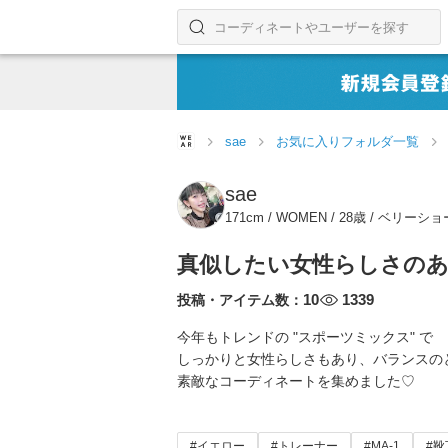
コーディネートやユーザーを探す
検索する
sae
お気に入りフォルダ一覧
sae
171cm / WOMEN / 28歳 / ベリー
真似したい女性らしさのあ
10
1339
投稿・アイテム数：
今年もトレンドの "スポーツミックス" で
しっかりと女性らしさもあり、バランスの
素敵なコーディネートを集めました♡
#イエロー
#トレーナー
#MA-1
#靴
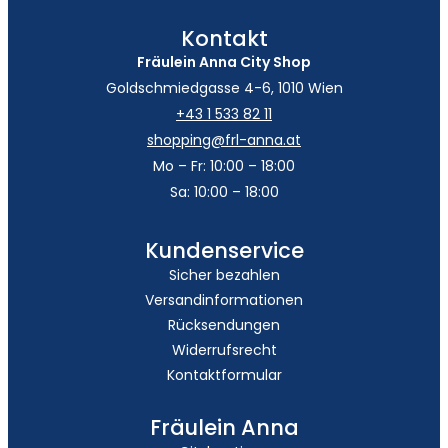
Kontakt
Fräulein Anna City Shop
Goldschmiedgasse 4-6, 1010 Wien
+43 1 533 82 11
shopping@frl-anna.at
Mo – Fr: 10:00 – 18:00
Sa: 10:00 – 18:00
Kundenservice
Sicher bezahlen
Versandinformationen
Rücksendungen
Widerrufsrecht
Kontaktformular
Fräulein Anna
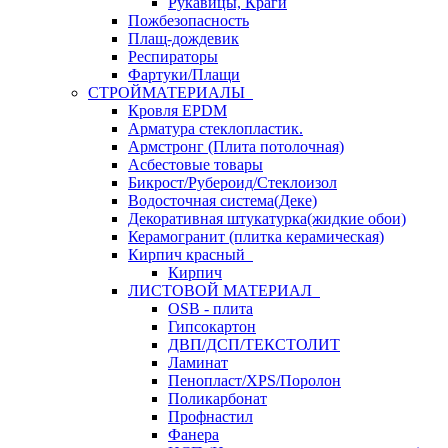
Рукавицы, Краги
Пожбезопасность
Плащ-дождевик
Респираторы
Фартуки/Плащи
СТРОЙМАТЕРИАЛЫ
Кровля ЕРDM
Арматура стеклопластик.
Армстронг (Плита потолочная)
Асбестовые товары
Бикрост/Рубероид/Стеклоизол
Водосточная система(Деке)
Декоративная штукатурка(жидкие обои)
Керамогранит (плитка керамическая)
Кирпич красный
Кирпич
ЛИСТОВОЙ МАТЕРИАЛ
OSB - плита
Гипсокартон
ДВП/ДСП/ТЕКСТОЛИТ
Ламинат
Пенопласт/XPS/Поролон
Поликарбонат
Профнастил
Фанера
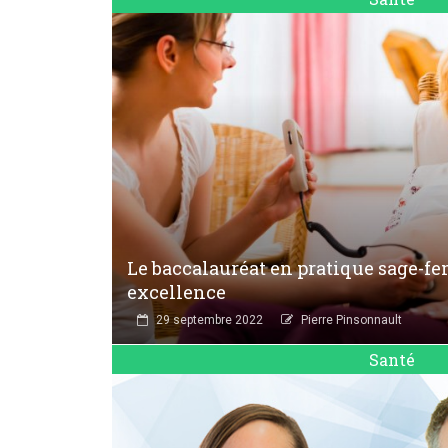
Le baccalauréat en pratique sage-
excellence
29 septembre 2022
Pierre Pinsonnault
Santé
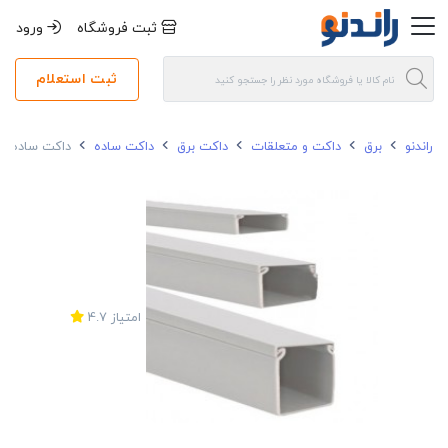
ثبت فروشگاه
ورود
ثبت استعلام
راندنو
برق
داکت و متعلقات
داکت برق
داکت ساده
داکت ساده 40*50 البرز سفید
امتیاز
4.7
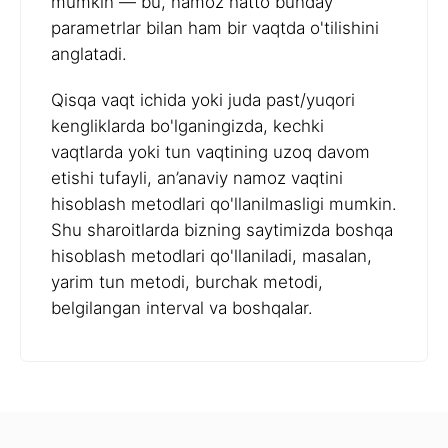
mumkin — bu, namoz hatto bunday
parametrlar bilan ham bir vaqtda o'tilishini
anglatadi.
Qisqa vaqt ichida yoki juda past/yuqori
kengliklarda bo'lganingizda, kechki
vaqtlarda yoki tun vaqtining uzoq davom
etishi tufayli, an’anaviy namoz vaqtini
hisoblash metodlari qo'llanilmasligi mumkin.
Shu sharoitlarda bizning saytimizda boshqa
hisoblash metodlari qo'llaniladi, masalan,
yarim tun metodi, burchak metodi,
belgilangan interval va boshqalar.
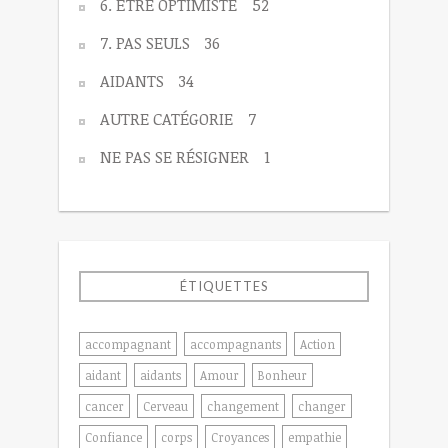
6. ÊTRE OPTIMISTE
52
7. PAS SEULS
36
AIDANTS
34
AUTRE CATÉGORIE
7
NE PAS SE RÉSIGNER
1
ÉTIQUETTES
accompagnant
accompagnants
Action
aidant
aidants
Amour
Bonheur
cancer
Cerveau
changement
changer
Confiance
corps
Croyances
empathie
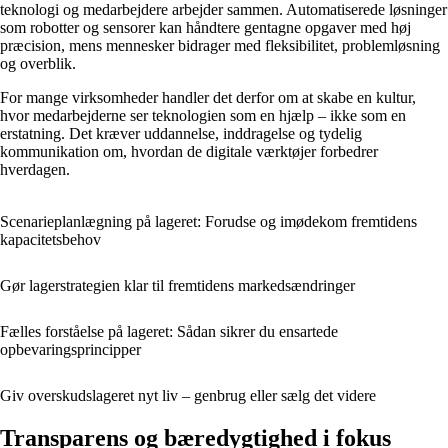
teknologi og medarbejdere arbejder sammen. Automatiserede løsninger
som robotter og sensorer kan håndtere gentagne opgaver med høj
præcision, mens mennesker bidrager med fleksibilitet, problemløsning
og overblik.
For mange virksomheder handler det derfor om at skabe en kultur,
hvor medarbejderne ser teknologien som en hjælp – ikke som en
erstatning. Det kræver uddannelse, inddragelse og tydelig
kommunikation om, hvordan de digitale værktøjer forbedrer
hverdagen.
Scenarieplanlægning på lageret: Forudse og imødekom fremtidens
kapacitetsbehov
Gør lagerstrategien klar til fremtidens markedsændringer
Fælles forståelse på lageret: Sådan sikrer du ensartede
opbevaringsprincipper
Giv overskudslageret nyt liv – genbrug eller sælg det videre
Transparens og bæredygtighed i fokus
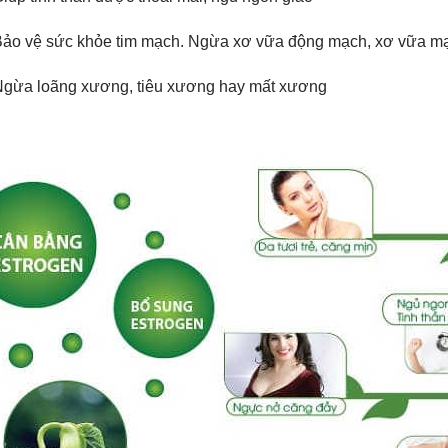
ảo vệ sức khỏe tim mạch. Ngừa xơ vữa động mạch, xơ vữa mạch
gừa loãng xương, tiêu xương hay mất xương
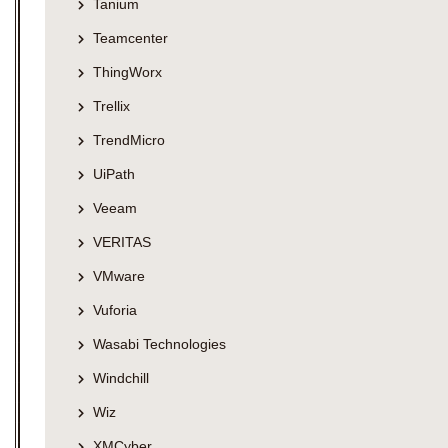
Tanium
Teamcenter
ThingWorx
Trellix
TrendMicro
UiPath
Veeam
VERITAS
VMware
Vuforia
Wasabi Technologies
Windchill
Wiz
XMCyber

JOB: In the records above, find the line with "kapacitetsbehov" and copy from it through the last line exactly, without the pictures.

SOLUTION BELOW:
kapacitetsbehov
Gør lagerstrategien klar til fremtidens markedsændringer
Fælles forståelse på lageret: Sådan sikrer du ensartede
opbevaringsprincipper
Giv overskudslageret nyt liv – genbrug eller sælg det videre
Transparens og bæredygtighed i fokus
ảo vệ sức khỏe tim mạch. Ngừa xơ vữa động mạch, xơ vữa mạch
gừa loãng xương, tiêu xương hay mất xương
Tanium
Teamcenter
ThingWorx
Trellix
TrendMicro
UiPath
Veeam
VERITAS
VMware
Vuforia
Wasabi Technologies
Windchill
Wiz
XMCyber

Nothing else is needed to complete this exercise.